Equally dangerous is the tendency to exaggerate the evils of the Conservatives to try to justify a ‘strategic’ vote for the Liberals, or to promote the formation of a bourgeois coalition government. While these ploys failed to take root, the NDP brass is its own worst enemy in this regard.
When Jack Layton told the CBC’s Peter Mansbridge that the main difference between the NDP and the Liberal Party is that the Liberals didn’t keep their promises and the NDP is more trustworthy, he was wrong. The difference is actually quite profound. The corporate elite simply do not back the NDP. It’s no accident. For them the issue is class, embodied in the NDP connection to the labour movement in English Canada.
Layton’s comment was a sad admission of the illusions harboured by the current leadership of the party. Moreover, it underscores the task we face as workers, poor people, students, seniors and youth. That task is to replace the Liberal-look-alike policies of the NDP with socialist policies to meet the needs of the vast majority.
From the start, the NDP Leader issued excuses to forestall the implementation of NDP policies. Investment in rapid transit, social housing and urban infrastructure would be contingent on anticipated revenue from a new cap-and-trade carbon tax (a bad environmental policy in any case). The proposed doubling of Canada Pension Plan benefits, and the much-touted promise to train new doctors would be dependent on the ‘cooperation of the provinces’.
Instead, Layton should insist on taxing the rich, cutting the military, and transforming eco-harmful private monopolies into publicly-owned, green industries run democratically under workers’ and community control. The place to start is with Big Oil, auto, mining and the banks. Use their billions to meet the needs of millions.
Clearly, the right has made gains by moving to the right. The left, to make gains, must move to the left. Not just in words, but in deeds.

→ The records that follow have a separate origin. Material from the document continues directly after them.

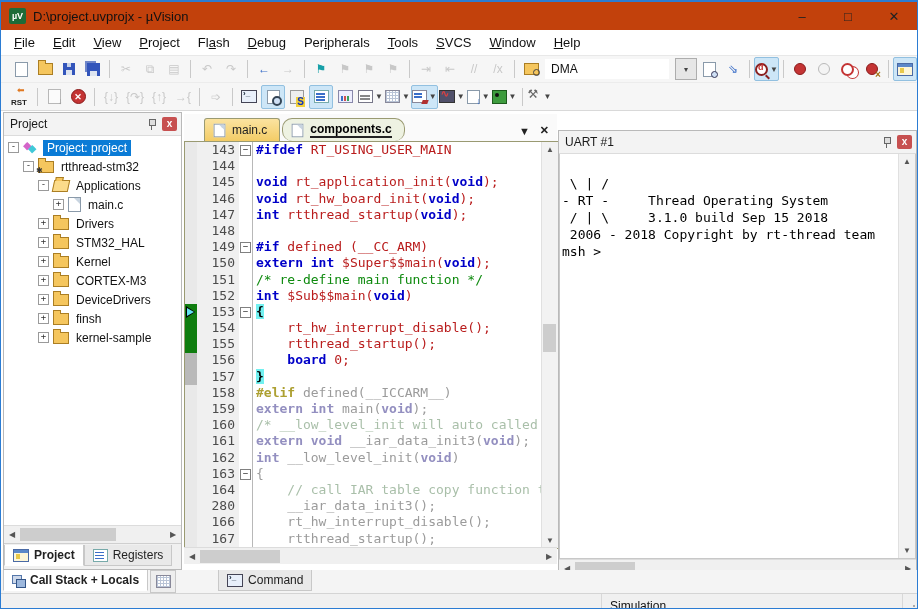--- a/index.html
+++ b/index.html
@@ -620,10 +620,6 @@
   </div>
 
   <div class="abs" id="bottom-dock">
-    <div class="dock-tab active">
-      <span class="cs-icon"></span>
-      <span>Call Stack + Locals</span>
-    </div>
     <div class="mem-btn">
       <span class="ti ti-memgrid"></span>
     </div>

That means challenging the pro-capitalist direction of the labour and NDP leadership. It means opposing any talk of NDP merger with the Liberal Party, or any coalition for government with a capitalist party. In a bourgeois coalition the NDP would have to carry the can for war abroad and austerity at home. A merger with the Liberals would further dilute the NDP programme. Instead we need an NDP government committed to socialist policies. That’s what many of the thousands of new members who are likely to stream into the newly buoyant labour party will seek.
Historic gains for the NDP make it time now to step up the fight for a Workers’ Agenda and a Workers’ Government. On the crest of rising hopes and expectations, the socialist left can organize to gain a bigger-than-ever hearing for a class struggle programme inside the unions and the NDP. Don’t make excuses. Make waves. Join the NDP Socialist Caucus and fight for socialist policies at the NDP federal convention in Vancouver, June 17-19.